Work to complete.
A: In the passage on properties of continuous functions, list every property that the theorem stated before the Extreme Value Theorem gives for the image set $f(D)$.
B: Reproduce the passage on properties of continuous functions word for word, from "It now follows" up to and including "Therefore, $f(D)$ is compact.".

++++ Reading passage ++++

3.4: Properties of Continuous Functions

Theorem $\PageIndex{1}$

Let $D$ be a nonempty compact subset of $\mathbb{R}$ and let $f: D \rightarrow \mathbb{R}$ be a continuous function. Then $f{D}$ is a compact subset of $\mathbb{R}$. In particular, $f(D)$ is closed and bounded.

Proof

Take any sequence $\left\{y_{n}\right\}$ in $f(D)$. Then for each $n$, there exists $a_{n} \in D$ such that $y_{n}=f\left(a_{n}\right)$. Since $D$ is compact, there exists a subsequence $\left\{a_{n_{k}}\right\}$ of $\left\{a_{n}\right\}$ and a point $a \in D$ such that

$$\lim _{k \rightarrow \infty} a_{n_{k}}=a \in D .$$

It now follows from Theorem 3.3.3 that

$$\lim _{k \rightarrow \infty} y_{n_{k}}=\lim _{k \rightarrow \infty} f\left(a_{n_{k}}\right)=f(a) \in f(D) .$$

Therefore, $f(D)$ is compact.

The final conclusion follows from Theorem 2.6.5 $\square$

Theorem $\PageIndex{2}$: Extreme Value Theorem

Suppose $f: D \rightarrow \mathbb{R}$ is continuous and $D$ is a compact set. Then $f$ has an absolute minimum and an asolute maximum on $D$.

++++ Entries shown ++++

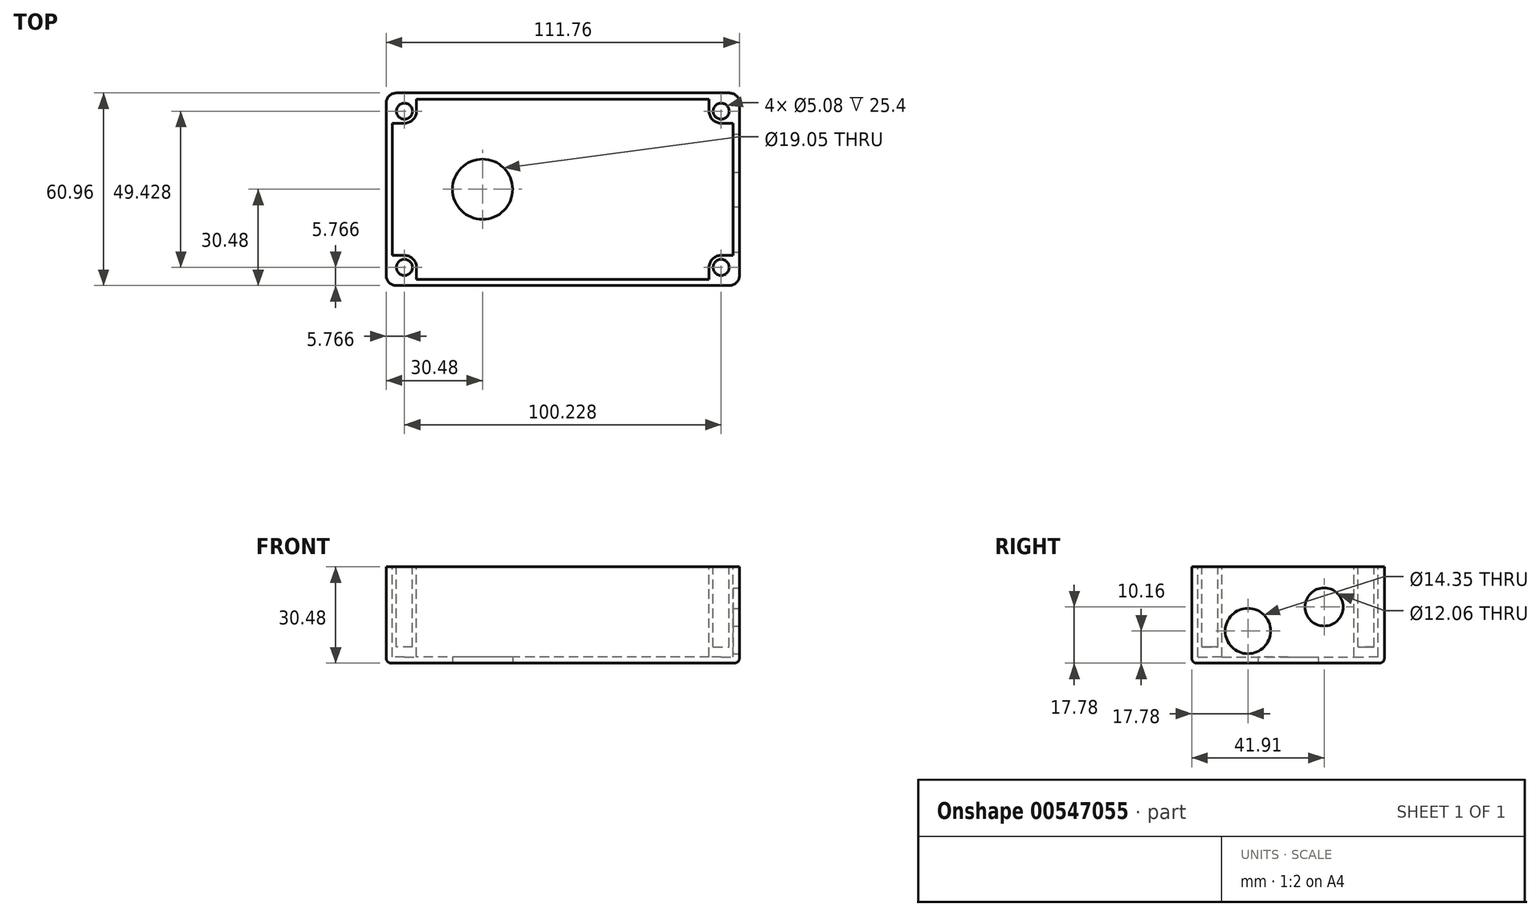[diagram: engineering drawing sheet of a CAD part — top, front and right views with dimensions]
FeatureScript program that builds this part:
annotation { "Feature Type Name" : "Feature", "Feature Type Description" : "" }
export const myFeature = defineFeature(function(context is Context, id is Id, definition is map)
    precondition{}
    {
        {
            var Q0;
            Q0=qCreatedBy(makeId("Top.planeOp"),FACE);
            var sketch = newSketch(context, id + "F0", { "sketchPlane" : qUnion([Q0])});
            skLineSegment(sketch, "E0.bottom", {"start": v(55.88, -30.48) * mm, "end": v(-55.88, -30.48) * mm});
            skLineSegment(sketch, "E0.top", {"start": v(55.88, 30.48) * mm, "end": v(-55.88, 30.48) * mm});
            skLineSegment(sketch, "E0.left", {"start": v(55.88, -30.48) * mm, "end": v(55.88, 30.48) * mm});
            skLineSegment(sketch, "E0.right", {"start": v(-55.88, -30.48) * mm, "end": v(-55.88, 30.48) * mm});
            skPoint(sketch, "E0.middle", {"position": v(0, 0) * mm});
            skSolve(sketch);
        }
        {
            var Q0;
            Q0=makeQuery(id+"F0.imprint","IMPRINT",FACE,{"disambiguationData":[TD([[makeQuery(id+"F0.imprint","IMPRINT",EDGE,{"derivedFrom":sQuery(id+"F0.wireOp",EDGE,"E0.bottom")}),-1.0]])]});
            extrude(context, id + "F1", {"entities" : qUnion([Q0]), "depth" : 30.48 * mm, "offsetDistance" : 25.4 * mm});
        }
        {
            var Q0;
            Q0=makeQuery(id+"F1.opExtrude","CAP_FACE",FACE,{"disambiguationData":[OSD([sQuery(id+"F0.wireOp",EDGE,"E0.bottom"),sQuery(id+"F0.wireOp",EDGE,"E0.top"),sQuery(id+"F0.wireOp",EDGE,"E0.left"),sQuery(id+"F0.wireOp",EDGE,"E0.right")])],"isStart":false});
            var Q1;
            Q1=makeQuery(id+"F1.opExtrude","SWEPT_BODY",BODY,{"disambiguationData":[OSD([sQuery(id+"F0.wireOp",EDGE,"E0.bottom"),sQuery(id+"F0.wireOp",EDGE,"E0.top"),sQuery(id+"F0.wireOp",EDGE,"E0.left"),sQuery(id+"F0.wireOp",EDGE,"E0.right")])]});
            shell(context, id + "F2", {"entities" : qUnion([Q0]), "parts" : qUnion([Q1]), "thickness" : 1.96 * mm});
        }
        {
            var Q0;
            Q0=makeQuery(id+"F1.opExtrude","CAP_FACE",FACE,{"disambiguationData":[OSD([sQuery(id+"F0.wireOp",EDGE,"E0.bottom"),sQuery(id+"F0.wireOp",EDGE,"E0.top"),sQuery(id+"F0.wireOp",EDGE,"E0.left"),sQuery(id+"F0.wireOp",EDGE,"E0.right")])],"isStart":false});
            var sketch = newSketch(context, id + "F3", { "sketchPlane" : qUnion([Q0])});
            skArc(sketch, "E1", {"start": v(-50.11, 20.9) * mm, "mid": v(-47.42, 22.02) * mm, "end": v(-46.3, 24.71) * mm});
            skLineSegment(sketch, "E2", {"start": v(-46.3, 24.71) * mm, "end": v(-46.3, 28.52) * mm});
            skLineSegment(sketch, "E3", {"start": v(-46.3, 28.52) * mm, "end": v(-53.92, 28.52) * mm});
            skLineSegment(sketch, "E4", {"start": v(-53.92, 28.52) * mm, "end": v(-53.92, 20.9) * mm});
            skLineSegment(sketch, "E5", {"start": v(-53.92, 20.9) * mm, "end": v(-50.11, 20.9) * mm});
            skSolve(sketch);
        }
        {
            var Q0;
            Q0 = qSketchRegion(id + "F3", true);
            extrude(context, id + "F4", {"entities" : qUnion([Q0]), "endBound" : BoundingType.UP_TO_NEXT, "oppositeDirection" : true, "depth" : 25.4 * mm, "offsetDistance" : 25.4 * mm});
        }
        {
            var Q0;
            Q0=makeQuery(id+"F4.opExtrude","CAP_FACE",FACE,{"disambiguationData":[OSD([sQuery(id+"F3.wireOp",EDGE,"E1"),sQuery(id+"F3.wireOp",EDGE,"E2"),sQuery(id+"F3.wireOp",EDGE,"E3"),sQuery(id+"F3.wireOp",EDGE,"E4"),sQuery(id+"F3.wireOp",EDGE,"E5")])],"isStart":true});
            var sketch = newSketch(context, id + "F5", { "sketchPlane" : qUnion([Q0])});
            skCircle(sketch, "E6", {"center": v(-50.11, 24.71) * mm, "radius": 2.54 * mm});
            skSolve(sketch);
        }
        {
            var Q0;
            Q0 = qSketchRegion(id + "F5", true);
            extrude(context, id + "F6", {"entities" : qUnion([Q0]), "operationType" : NewBodyOperationType.REMOVE, "oppositeDirection" : true, "depth" : 25.4 * mm, "offsetDistance" : 25.4 * mm});
        }
        {
            var Q0;
            Q0=makeQuery(id+"F4.opExtrude","SWEPT_BODY",BODY,{"disambiguationData":[OSD([sQuery(id+"F3.wireOp",EDGE,"E1"),sQuery(id+"F3.wireOp",EDGE,"E2"),sQuery(id+"F3.wireOp",EDGE,"E3"),sQuery(id+"F3.wireOp",EDGE,"E4"),sQuery(id+"F3.wireOp",EDGE,"E5")])]});
            var Q1;
            Q1=qCreatedBy(makeId("Right.planeOp"),FACE);
            mirror(context, id + "F7", {"entities" : qUnion([Q0]), "mirrorPlane" : qUnion([Q1])});
        }
        {
            var Q0;
            Q0=makeQuery(id+"F4.opExtrude","SWEPT_BODY",BODY,{"disambiguationData":[OSD([sQuery(id+"F3.wireOp",EDGE,"E1"),sQuery(id+"F3.wireOp",EDGE,"E2"),sQuery(id+"F3.wireOp",EDGE,"E3"),sQuery(id+"F3.wireOp",EDGE,"E4"),sQuery(id+"F3.wireOp",EDGE,"E5")])]});
            var Q1;
            Q1=makeQuery(id+"F7.opPattern","COPY",BODY,{"derivedFrom":makeQuery(id+"F4.opExtrude","SWEPT_BODY",BODY,{"disambiguationData":[OSD([sQuery(id+"F3.wireOp",EDGE,"E1"),sQuery(id+"F3.wireOp",EDGE,"E2"),sQuery(id+"F3.wireOp",EDGE,"E3"),sQuery(id+"F3.wireOp",EDGE,"E4"),sQuery(id+"F3.wireOp",EDGE,"E5")])]}),"instanceName":"1"});
            var Q2;
            Q2=qCreatedBy(makeId("Front.planeOp"),FACE);
            mirror(context, id + "F8", {"operationType" : NewBodyOperationType.ADD, "entities" : qUnion([Q0, Q1]), "mirrorPlane" : qUnion([Q2])});
        }
        {
            var Q0;
            Q0=makeQuery(id+"F1.opExtrude","SWEPT_EDGE",EDGE,{"disambiguationData":[OSD([sQuery(id+"F0.wireOp",EDGE,"E0.top"),sQuery(id+"F0.wireOp",EDGE,"E0.right")])]});
            var Q1;
            Q1=makeQuery(id+"F1.opExtrude","SWEPT_EDGE",EDGE,{"disambiguationData":[OSD([sQuery(id+"F0.wireOp",EDGE,"E0.bottom"),sQuery(id+"F0.wireOp",EDGE,"E0.right")])]});
            var Q2;
            Q2=makeQuery(id+"F1.opExtrude","SWEPT_EDGE",EDGE,{"disambiguationData":[OSD([sQuery(id+"F0.wireOp",EDGE,"E0.bottom"),sQuery(id+"F0.wireOp",EDGE,"E0.left")])]});
            var Q3;
            Q3=makeQuery(id+"F1.opExtrude","SWEPT_EDGE",EDGE,{"disambiguationData":[OSD([sQuery(id+"F0.wireOp",EDGE,"E0.top"),sQuery(id+"F0.wireOp",EDGE,"E0.left")])]});
            fillet(context, id + "F9", {"entities" : qUnion([Q0, Q1, Q2, Q3]), "radius" : 3.17 * mm, "tangentPropagation" : true, "allowEdgeOverflow" : false});
        }
        {
            var Q0;
            Q0=makeQuery(id+"F1.opExtrude","CAP_FACE",FACE,{"disambiguationData":[OSD([sQuery(id+"F0.wireOp",EDGE,"E0.bottom"),sQuery(id+"F0.wireOp",EDGE,"E0.top"),sQuery(id+"F0.wireOp",EDGE,"E0.left"),sQuery(id+"F0.wireOp",EDGE,"E0.right")])],"isStart":true});
            fillet(context, id + "F10", {"entities" : qUnion([Q0]), "radius" : 1.59 * mm, "tangentPropagation" : true, "allowEdgeOverflow" : false});
        }
        {
            var Q0;
            Q0=makeQuery(id+"F1.opExtrude","SWEPT_FACE",FACE,{"disambiguationData":[OSD([sQuery(id+"F0.wireOp",EDGE,"E0.left")])]});
            var sketch = newSketch(context, id + "F11", { "sketchPlane" : qUnion([Q0])});
            skCircle(sketch, "E7", {"center": v(-12.7, 10.16) * mm, "radius": 7.18 * mm});
            skSolve(sketch);
        }
        {
            var Q0;
            Q0 = qSketchRegion(id + "F11", true);
            extrude(context, id + "F12", {"entities" : qUnion([Q0]), "operationType" : NewBodyOperationType.REMOVE, "endBound" : BoundingType.UP_TO_NEXT, "oppositeDirection" : true, "depth" : 25.4 * mm, "offsetDistance" : 25.4 * mm});
        }
        {
            var Q0;
            Q0=makeQuery(id+"F1.opExtrude","SWEPT_FACE",FACE,{"disambiguationData":[OSD([sQuery(id+"F0.wireOp",EDGE,"E0.left")])]});
            var sketch = newSketch(context, id + "F13", { "sketchPlane" : qUnion([Q0])});
            skCircle(sketch, "E8", {"center": v(11.43, 17.78) * mm, "radius": 6.03 * mm});
            skSolve(sketch);
        }
        {
            var Q0;
            Q0 = qSketchRegion(id + "F13", true);
            extrude(context, id + "F14", {"entities" : qUnion([Q0]), "operationType" : NewBodyOperationType.REMOVE, "endBound" : BoundingType.UP_TO_NEXT, "oppositeDirection" : true, "depth" : 25.4 * mm, "offsetDistance" : 25.4 * mm});
        }
        {
            var Q0;
            Q0=makeQuery(id+"F1.opExtrude","CAP_FACE",FACE,{"disambiguationData":[OSD([sQuery(id+"F0.wireOp",EDGE,"E0.bottom"),sQuery(id+"F0.wireOp",EDGE,"E0.top"),sQuery(id+"F0.wireOp",EDGE,"E0.left"),sQuery(id+"F0.wireOp",EDGE,"E0.right")])],"isStart":true});
            var sketch = newSketch(context, id + "F15", { "sketchPlane" : qUnion([Q0])});
            skCircle(sketch, "E9", {"center": v(-25.4, 0) * mm, "radius": 9.53 * mm});
            skSolve(sketch);
        }
        {
            var Q0;
            Q0 = qSketchRegion(id + "F15", true);
            extrude(context, id + "F16", {"entities" : qUnion([Q0]), "operationType" : NewBodyOperationType.REMOVE, "endBound" : BoundingType.THROUGH_ALL, "oppositeDirection" : true, "depth" : 25.4 * mm, "offsetDistance" : 25.4 * mm});
        }
    });
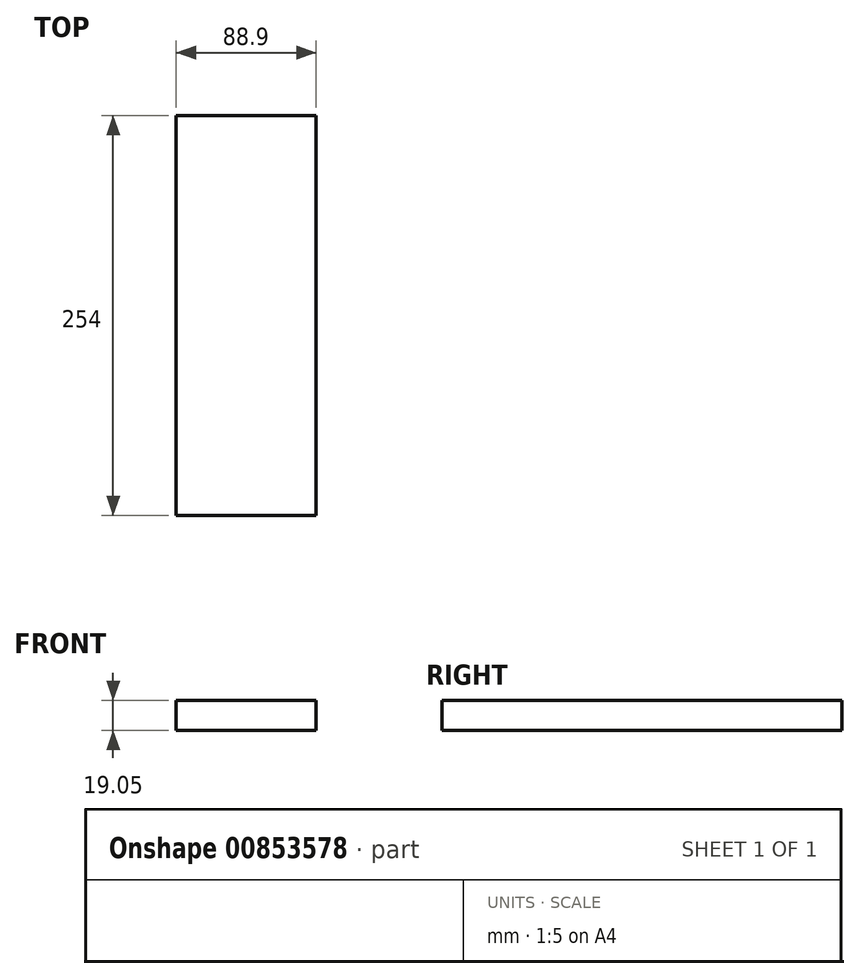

++++

Answer set.
A:
- compact (a compact subset of $\mathbb{R}$)
- closed
- bounded

B:
It now follows from Theorem 3.3.3 that

$$\lim _{k \rightarrow \infty} y_{n_{k}}=\lim _{k \rightarrow \infty} f\left(a_{n_{k}}\right)=f(a) \in f(D) .$$

Therefore, $f(D)$ is compact.